Vogliono sapere chi pensa di essere davvero quest’uomo. Nell’episcopio di Gerusalemme si è creato un certo allarmismo. Nei paraggi, c’è un uomo che sta scardinando un po’ tutto: usi, costumi, precetti e quant’altro. Pensa di essere un chissachì e loro, tutta gente che sa governare soltanto facendo i bulli, vogliono cercare di arginare questa fessura di luce che, spaventosamente, si è aperta in mezzo al muro granitico delle loro certezze.
Loro sono i sacerdoti e i leviti, cioè i “professionisti della Legge”: lui è Giovanni Battista, uno tra tanti, che non veste nemmeno come si dovrebbe vestire, che usa parole che non si dovrebbero mai usare. Che sparge scemenze dannose sul Messia: “In mezzo a voi sta uno che voi non conoscete”. Si sentono offesi i curiali: “Cosa va dicendo questo pazzo? Figurati se il Messia è già in mezzo a noi: figurati se arriva e, prima, non manda una notifica a noi, che abbiamo i titoli per dirlo poi alla gente”. Il Battista, invece, è naif, leggermente vintage, incontenibile, ribelle: “Convertitevi, sta arrivando: il tempo sta per scadere!”. La gente, poi, accorreva infiammata da Giovanni e non dai sacerdoti e dai leviti: Giovanni, quando fissava negli occhi qualcuno, entrava a prendersi quello che di più nascosto c’era dentro l’anima. E questa cosa qui – il fatto che loro avessero il potere ma alla gente non gli importasse nulla del loro potere, perché non diceva nulla – arrecava in loro una depressione folle: era tutta gente risucchiata dal potere, allergica al popolo.
Vanno da Giovanni per rinfacciargli l’invidia più ecclesiale: “Chi credi d’essere, cafoncello?”. Giovanni era la prima riga di una pagina nuova. Loro erano quattro sacchi gonfi d’aria.
Diede loro risposta. La diede da uomo geniale qual’è un profeta. Non disse chi pensava di essere, ma disse loro chi era certissimo di non essere: “Io non sono il Cristo”. Poi, vista la loro insistenza in materia, andò giù pesante: “Non sono nemmeno Elia, neanche un profeta”. Il che, fatti bene tutti i conti, era dire: “Cosa volete sapere da me? Sapete cosa vi dico: chi mi ama mi segua, chi mi odia m’insegua”. Poi calò la ghigliottina: “Io sono voce di uno che grida (…) In mezzo a voi sta uno che voi non conoscete”.

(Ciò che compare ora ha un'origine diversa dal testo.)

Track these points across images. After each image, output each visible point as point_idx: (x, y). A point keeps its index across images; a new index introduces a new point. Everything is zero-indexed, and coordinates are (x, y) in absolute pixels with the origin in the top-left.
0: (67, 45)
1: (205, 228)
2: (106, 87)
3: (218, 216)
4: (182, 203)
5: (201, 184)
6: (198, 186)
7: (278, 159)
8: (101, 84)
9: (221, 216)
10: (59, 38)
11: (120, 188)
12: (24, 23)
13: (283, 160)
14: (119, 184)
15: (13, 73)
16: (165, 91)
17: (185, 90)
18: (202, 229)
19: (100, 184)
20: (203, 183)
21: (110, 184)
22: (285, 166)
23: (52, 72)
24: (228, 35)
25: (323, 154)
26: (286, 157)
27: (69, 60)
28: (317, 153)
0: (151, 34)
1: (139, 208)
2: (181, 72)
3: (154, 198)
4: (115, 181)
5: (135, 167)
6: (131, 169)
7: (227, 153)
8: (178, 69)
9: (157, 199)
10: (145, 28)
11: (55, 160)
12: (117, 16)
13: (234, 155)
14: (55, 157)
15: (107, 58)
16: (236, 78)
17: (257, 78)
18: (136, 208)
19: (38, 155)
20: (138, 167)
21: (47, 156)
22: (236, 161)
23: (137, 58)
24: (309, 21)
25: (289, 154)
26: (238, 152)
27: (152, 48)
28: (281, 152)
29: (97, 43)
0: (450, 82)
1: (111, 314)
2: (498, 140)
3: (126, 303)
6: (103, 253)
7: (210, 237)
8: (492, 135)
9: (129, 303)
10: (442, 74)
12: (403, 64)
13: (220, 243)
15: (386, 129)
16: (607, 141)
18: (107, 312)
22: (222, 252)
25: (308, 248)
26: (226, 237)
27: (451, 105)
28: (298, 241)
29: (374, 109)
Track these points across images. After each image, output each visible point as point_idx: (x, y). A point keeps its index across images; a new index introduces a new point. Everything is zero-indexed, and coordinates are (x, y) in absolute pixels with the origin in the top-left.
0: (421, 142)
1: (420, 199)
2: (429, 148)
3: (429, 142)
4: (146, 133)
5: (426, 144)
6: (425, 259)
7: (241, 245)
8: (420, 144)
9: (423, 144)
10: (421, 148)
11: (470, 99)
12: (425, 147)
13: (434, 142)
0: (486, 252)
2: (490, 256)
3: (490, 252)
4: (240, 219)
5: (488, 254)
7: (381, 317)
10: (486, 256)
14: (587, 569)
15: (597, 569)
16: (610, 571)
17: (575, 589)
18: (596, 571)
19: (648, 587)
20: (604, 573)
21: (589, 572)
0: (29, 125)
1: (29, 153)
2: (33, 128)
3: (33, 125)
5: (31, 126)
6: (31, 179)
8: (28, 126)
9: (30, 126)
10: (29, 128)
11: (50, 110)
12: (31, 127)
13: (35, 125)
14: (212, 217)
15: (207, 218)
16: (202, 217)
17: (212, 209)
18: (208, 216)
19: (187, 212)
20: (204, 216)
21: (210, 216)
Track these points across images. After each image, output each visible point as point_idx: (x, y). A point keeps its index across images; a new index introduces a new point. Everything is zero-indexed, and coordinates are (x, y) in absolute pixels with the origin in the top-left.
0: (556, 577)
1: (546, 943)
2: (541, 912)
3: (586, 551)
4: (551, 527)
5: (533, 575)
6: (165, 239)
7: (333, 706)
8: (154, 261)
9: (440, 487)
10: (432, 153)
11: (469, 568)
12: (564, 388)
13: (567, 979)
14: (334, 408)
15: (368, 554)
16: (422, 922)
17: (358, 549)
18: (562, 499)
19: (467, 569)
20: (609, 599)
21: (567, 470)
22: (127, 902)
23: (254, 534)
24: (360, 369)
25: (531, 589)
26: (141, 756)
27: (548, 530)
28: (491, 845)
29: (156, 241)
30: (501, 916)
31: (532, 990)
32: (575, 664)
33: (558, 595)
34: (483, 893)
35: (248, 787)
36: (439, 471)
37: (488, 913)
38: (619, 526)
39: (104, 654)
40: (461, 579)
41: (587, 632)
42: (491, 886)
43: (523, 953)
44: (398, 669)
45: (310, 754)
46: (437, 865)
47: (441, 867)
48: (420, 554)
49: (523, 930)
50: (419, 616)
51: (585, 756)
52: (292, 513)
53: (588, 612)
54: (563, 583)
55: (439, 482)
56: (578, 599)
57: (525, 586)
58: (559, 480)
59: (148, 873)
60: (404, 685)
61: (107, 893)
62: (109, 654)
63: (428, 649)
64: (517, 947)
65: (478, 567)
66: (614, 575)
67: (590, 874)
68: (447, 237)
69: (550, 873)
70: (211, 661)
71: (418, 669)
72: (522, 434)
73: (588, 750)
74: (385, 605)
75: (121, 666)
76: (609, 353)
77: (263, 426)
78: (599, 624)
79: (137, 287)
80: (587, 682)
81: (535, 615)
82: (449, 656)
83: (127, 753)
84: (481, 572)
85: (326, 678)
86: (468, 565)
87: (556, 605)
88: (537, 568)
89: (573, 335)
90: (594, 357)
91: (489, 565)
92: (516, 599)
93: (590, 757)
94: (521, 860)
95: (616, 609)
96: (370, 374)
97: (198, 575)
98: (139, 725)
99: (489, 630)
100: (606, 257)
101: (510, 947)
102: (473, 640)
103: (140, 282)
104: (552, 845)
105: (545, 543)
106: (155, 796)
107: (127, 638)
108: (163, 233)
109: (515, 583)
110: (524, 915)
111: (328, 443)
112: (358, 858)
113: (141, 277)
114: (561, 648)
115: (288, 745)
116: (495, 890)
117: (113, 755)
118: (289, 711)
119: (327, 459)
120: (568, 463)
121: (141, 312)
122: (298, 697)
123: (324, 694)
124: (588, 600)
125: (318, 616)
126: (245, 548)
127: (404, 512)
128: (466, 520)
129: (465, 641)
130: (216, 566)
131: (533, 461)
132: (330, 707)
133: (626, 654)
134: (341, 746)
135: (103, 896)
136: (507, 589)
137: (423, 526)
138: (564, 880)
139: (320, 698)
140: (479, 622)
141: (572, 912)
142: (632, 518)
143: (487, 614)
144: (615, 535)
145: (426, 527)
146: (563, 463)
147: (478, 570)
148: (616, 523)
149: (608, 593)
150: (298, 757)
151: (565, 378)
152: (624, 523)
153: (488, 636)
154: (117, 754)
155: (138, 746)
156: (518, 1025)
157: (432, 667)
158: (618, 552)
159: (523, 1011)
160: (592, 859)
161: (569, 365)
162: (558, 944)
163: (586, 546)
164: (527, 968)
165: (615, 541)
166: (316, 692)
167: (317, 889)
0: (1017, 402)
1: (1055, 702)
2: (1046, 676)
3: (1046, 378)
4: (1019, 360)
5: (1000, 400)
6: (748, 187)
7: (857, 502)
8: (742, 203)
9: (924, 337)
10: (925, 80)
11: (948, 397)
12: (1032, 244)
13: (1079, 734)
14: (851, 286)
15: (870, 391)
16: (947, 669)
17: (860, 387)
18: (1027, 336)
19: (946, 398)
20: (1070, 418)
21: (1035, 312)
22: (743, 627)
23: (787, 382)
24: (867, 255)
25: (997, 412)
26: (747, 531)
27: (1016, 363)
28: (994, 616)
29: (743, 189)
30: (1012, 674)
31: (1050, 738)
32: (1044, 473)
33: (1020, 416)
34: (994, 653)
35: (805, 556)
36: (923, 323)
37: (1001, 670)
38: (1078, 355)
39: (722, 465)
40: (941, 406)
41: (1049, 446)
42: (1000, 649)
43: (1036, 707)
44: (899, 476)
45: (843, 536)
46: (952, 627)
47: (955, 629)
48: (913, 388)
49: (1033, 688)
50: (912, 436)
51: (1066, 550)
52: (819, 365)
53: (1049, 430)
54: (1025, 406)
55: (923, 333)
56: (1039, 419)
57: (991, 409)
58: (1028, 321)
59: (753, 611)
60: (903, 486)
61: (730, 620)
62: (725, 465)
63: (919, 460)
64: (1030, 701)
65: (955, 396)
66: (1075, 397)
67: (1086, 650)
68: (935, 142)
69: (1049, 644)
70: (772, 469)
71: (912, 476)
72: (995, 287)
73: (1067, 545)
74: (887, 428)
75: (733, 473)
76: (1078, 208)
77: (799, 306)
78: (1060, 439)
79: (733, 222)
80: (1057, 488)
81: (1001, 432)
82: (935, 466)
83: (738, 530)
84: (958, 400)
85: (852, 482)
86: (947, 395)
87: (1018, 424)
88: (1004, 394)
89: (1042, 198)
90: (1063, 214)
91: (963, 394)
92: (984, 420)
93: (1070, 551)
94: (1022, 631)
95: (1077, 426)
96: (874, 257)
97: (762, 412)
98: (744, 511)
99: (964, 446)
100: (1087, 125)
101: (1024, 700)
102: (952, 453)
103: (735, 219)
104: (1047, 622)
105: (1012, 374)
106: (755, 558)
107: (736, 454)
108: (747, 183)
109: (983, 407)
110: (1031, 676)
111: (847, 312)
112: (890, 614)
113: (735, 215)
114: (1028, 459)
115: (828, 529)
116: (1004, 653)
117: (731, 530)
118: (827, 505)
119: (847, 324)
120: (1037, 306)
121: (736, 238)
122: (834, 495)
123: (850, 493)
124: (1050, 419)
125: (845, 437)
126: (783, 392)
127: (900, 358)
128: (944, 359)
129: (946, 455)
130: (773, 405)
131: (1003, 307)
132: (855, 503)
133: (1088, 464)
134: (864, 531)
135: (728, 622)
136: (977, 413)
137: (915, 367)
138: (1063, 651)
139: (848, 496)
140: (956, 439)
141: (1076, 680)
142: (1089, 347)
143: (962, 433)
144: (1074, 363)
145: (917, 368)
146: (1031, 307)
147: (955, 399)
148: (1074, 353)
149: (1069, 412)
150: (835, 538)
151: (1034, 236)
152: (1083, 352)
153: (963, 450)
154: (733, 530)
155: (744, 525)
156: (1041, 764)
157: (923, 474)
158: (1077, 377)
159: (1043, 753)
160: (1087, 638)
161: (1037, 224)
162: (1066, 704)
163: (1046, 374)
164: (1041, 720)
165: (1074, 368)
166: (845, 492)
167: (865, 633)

Una sberla così, i curiali non se l’avevano proprio calcolata: “Proprio noi non lo riconosciamo? Abbassa le ali e ricordati che siamo noi che facciam le nomine”. Non s’accorsero che, pensando di sapere già tutto su Dio e i suoi misteri, non ascoltavano più le voci, non erano più attenti a guardare i piccoli dettagli feriali: governavano e basta, riempiendo il mondo di discorsi sciocchi, che generano scelte sciocche, che poi mostreranno al mondo il frutto della sciocchezza. Ch’è micidiale: “Voi non lo conoscete”. Alla faccia: proprio loro, che pensavano di essere gli unici a conoscere la Verità, uno arriva e, senz’alcun incarico ufficiale in curia, li inchioda al muro. Allo sbando.
Lui, invece, vede quello che succede da Dio: “Io non sono (…) colui che viene dopo di me” (cfr Gv 1,6-8.19-28). È una delle negazioni più accecanti e luminose della storia: “Io non sono, perché è Lui che è. Io, di lui, sono soltanto la voce”. Non era Gesù ma indossava la voce di Gesù. Pensava con la voce del suo Gesù: e alla gente bastava sentire la sua voce per calmare una tempesta in atto nei loro cuori. Da che mondo e mondo, il tono della voce dice sempre quello che sta al di là delle parole: la chiave di lettura della vita, almeno per metà, è nel tono della voce: la voce di Giovanni, ascoltare la voce di Giovanni era come ascoltare la voce della mamma, come guardare il cielo la mattina presto. Vennero, i leviti e i sacerdoti, per metterlo nel sacco.
Se ne tornarono ancora più avviliti di com’erano arrivati. Ma liquidarono il tutto alla loro maniera: “Tanto è matto. Raccomandiamo a tutti prudenza nell’invitarlo in parrocchia”. La prudenza, per loro, era il freno a mano: per Giovanni Battista la prudenza era imparare a usare le marce. Giovanni, nel frattempo, si sgranchiva gli occhi come un corridore le gambe prima della corsa.